• EXERCISE INSTRUCTIONS
Find each line in the items below that contains the string "Logged", matching case exactly, and copy those lines out.
:: TASK INPUT
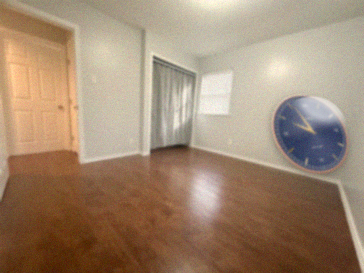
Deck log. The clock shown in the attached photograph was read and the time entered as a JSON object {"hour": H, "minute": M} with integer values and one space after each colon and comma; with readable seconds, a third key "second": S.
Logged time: {"hour": 9, "minute": 56}
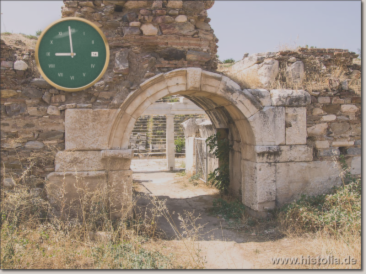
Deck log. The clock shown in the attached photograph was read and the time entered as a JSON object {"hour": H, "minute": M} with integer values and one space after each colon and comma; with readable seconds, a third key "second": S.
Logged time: {"hour": 8, "minute": 59}
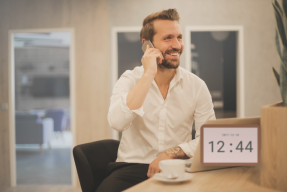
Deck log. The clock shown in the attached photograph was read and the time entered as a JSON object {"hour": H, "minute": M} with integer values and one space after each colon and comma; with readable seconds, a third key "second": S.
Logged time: {"hour": 12, "minute": 44}
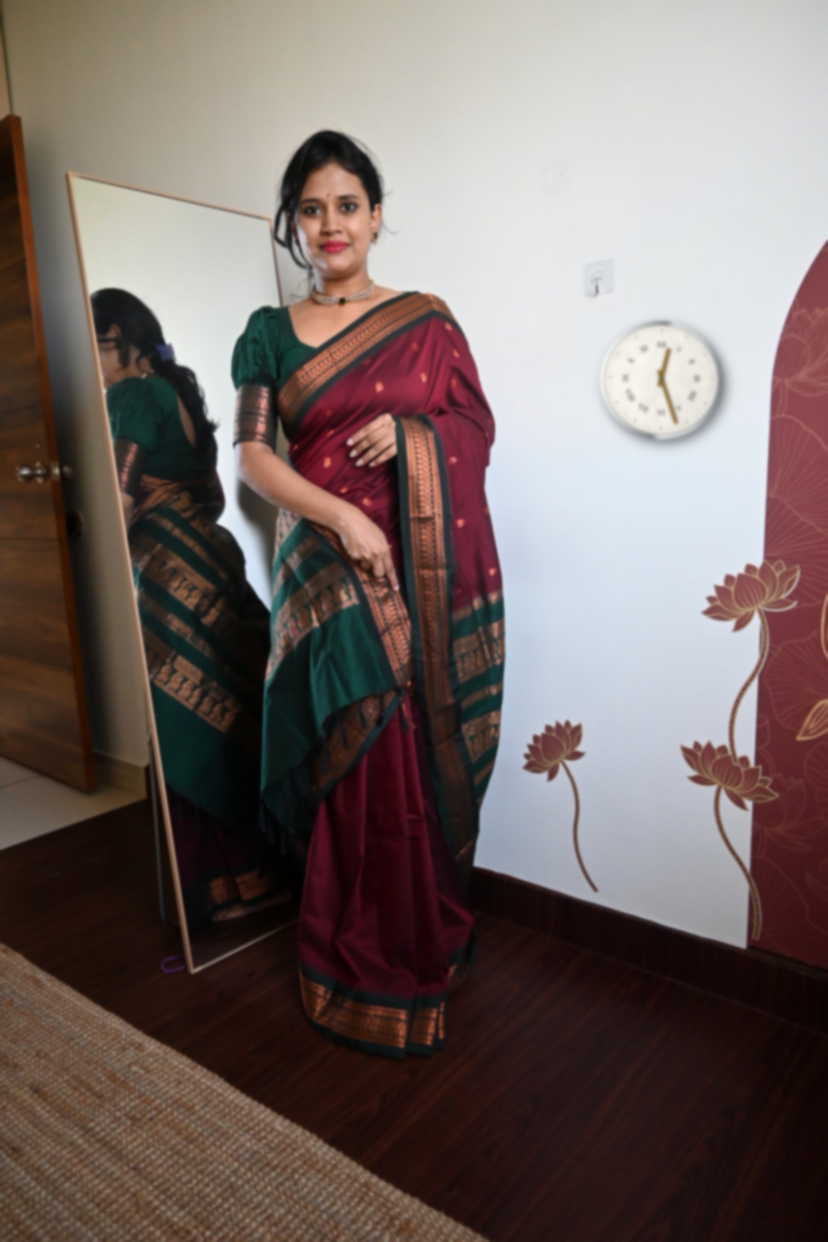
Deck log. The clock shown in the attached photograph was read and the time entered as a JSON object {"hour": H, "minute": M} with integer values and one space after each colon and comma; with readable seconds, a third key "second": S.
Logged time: {"hour": 12, "minute": 27}
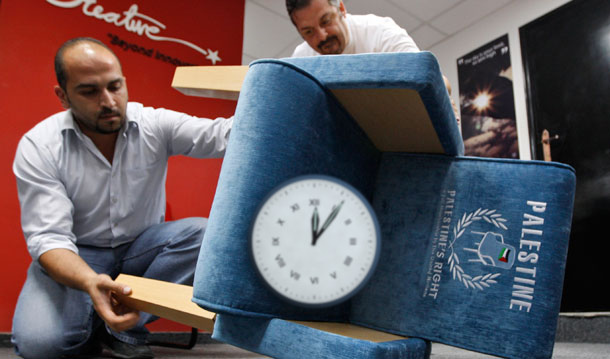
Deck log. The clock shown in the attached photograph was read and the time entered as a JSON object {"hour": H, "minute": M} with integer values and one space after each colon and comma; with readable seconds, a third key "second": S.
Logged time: {"hour": 12, "minute": 6}
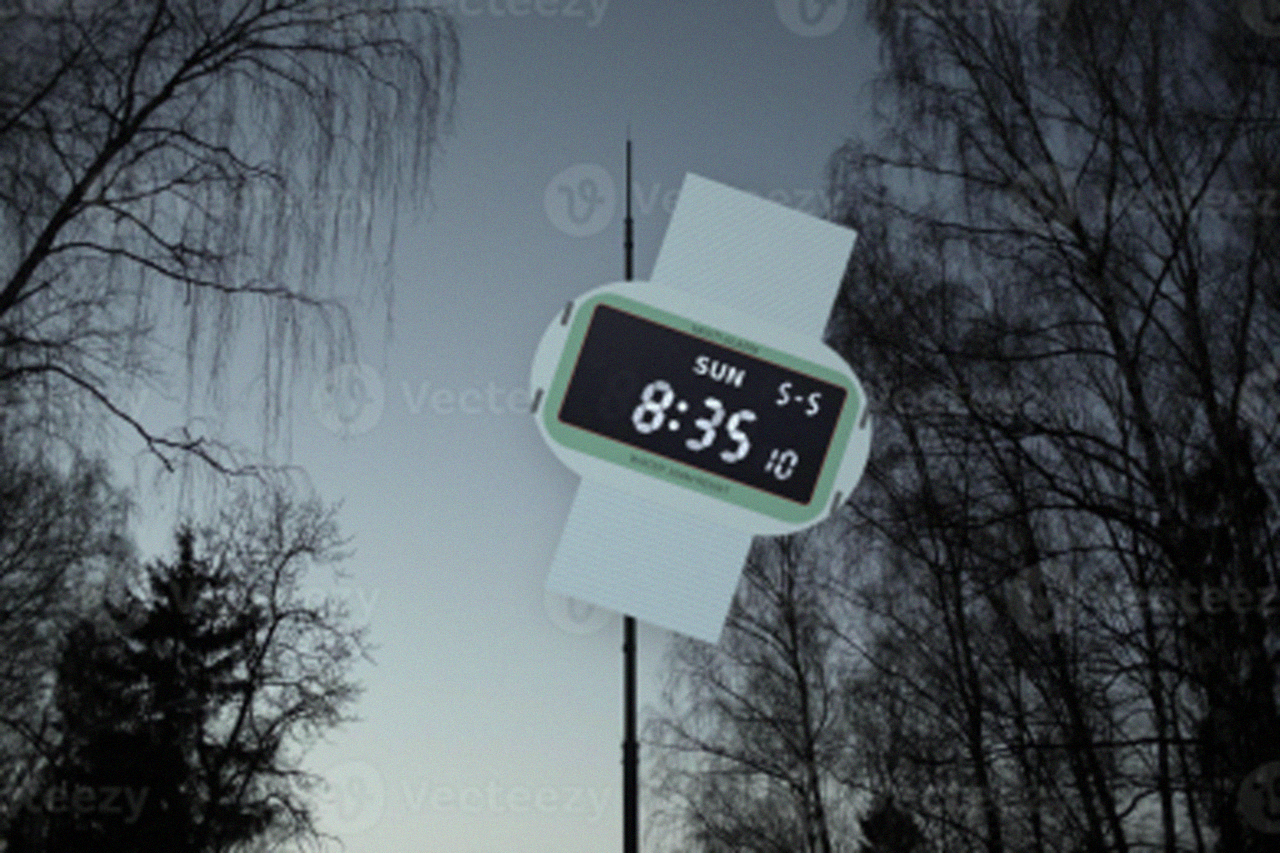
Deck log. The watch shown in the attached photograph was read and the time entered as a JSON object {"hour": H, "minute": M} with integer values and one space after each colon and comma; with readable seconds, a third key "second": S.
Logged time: {"hour": 8, "minute": 35, "second": 10}
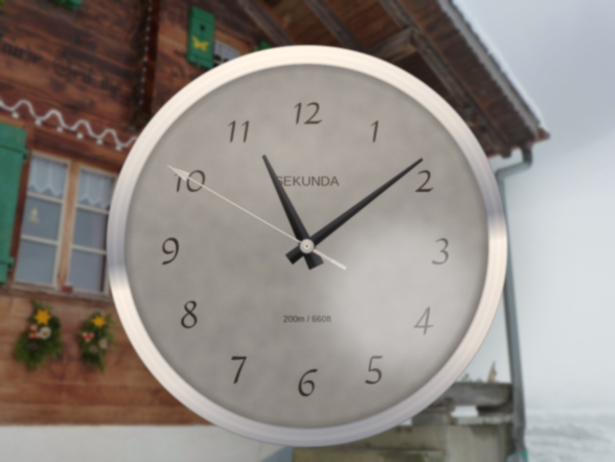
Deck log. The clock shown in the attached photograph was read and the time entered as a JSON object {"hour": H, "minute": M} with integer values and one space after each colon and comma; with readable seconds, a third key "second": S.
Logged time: {"hour": 11, "minute": 8, "second": 50}
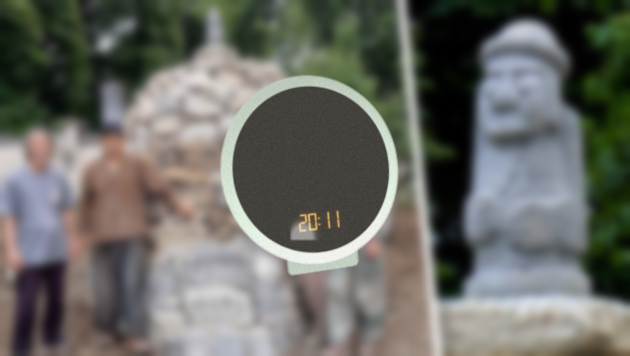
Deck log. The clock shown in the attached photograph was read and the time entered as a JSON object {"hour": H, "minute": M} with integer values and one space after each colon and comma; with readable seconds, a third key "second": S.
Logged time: {"hour": 20, "minute": 11}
::::
• TASK RESPONSE
Logged time: {"hour": 9, "minute": 56}
Logged time: {"hour": 8, "minute": 59}
Logged time: {"hour": 12, "minute": 44}
Logged time: {"hour": 12, "minute": 27}
Logged time: {"hour": 12, "minute": 6}
Logged time: {"hour": 8, "minute": 35, "second": 10}
Logged time: {"hour": 11, "minute": 8, "second": 50}
Logged time: {"hour": 20, "minute": 11}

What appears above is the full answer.